VI-REFLEXÃO DOMINICAL II: 24.º DOMINGO
DO TEMPO COMUM – ANO B
Meus irmãos,
Ao celebrarmos este 24º Domingo
do Tempo Comum, ouvimos o profeta Isaías apresentar-nos Deus que nos oferece um
“servo”, uma “língua de discípulo” (Is 50, 4), um ouvido fiel: ele é o profeta,
o autêntico porta-voz. Todo seu ser está a serviço da Palavra de Deus. Por
isso, o resultado não poderia ser outro: a perseguição.

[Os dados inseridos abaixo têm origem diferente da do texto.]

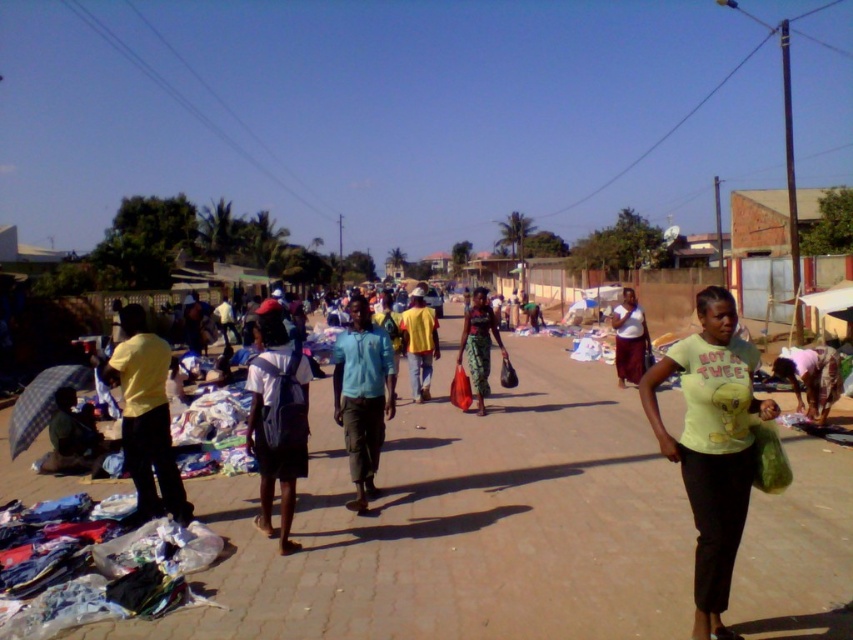
You are a photographer standing at the edge of the market. You want to take a photo of the white matte backpack at center and the matte green skirt at center. However, you notice that one of the objects is blocking the view of the other. Which object is blocking the view of the other?

The white matte backpack at center is positioned under the matte green skirt at center, so the matte green skirt at center is blocking the view of the white matte backpack at center.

Entretanto, cônscio de sua união
com Deus, o profeta nada teme, porque o Senhor está com ele. Esta profecia hoje
pode e deve ser identificada com Deus. A sua palavra encontramo-la em
Jesus Cristo, que dá a sua vida por fidelidade à sua mensagem e aos homens que
a acolhem; porque ele é o “Servo de Deus” em plenitude.
A
primeira leitura – Is 50,5-9a, nos conta a saga de um prisioneiro que, depois de ter sido torturado e
maltratado, espera o julgamento que irá decidir o seu destino. Confiando
plenamente na ajuda do Senhor, ele espera serenamente o momento em que Deus o
irá defender no tribunal, confundindo os seus adversários. O que mais
impressiona neste texto é a serenidade com que o profeta, prisioneiro e
sofredor, enfrenta o seu destino. Essa serenidade vem-lhe,
não da inconsciência, da insensibilidade ou de uma leviana
indiferença perante a morte, mas de uma total confiança no Deus que não falha e
que não deixa cair aqueles que ama.
A fé em Deus e a confiança
incondicional no seu amor misericordioso dão aos homens perseguidos, que são
seus servos, a capacidade heroica de resistir até a morte se preciso for, sem
jamais abdicar da atitude da não violência e do perdão. Por isso os projetos de
Deus se realizam na história da humanidade por meio de pessoas fracas que nele
depositam toda a confiança.
Para nós que vivemos envolvidos
pela cultura da facilidade e do comodismo, para nós que temos medo de arriscar,
para nós que preferimos fechar-nos no nosso “cantinho” protegido, arrumado e
seguro, o “Servo de Deus” constitui uma poderosa interpelação. É preciso
abraçar, com coragem e coerência o projeto que Deus nos confia, mesmo quando
esse projeto se cumpre no meio da oposição do mundo; é preciso deixarmo-nos
desafiar por Deus e acolher, com generosidade, as propostas que Ele nos faz; é
preciso assumirmos o papel que Deus nos chama a desempenhar e empenharmo-nos na
transformação do mundo. Outra das coisas que sobressai nesta “partilha de vida”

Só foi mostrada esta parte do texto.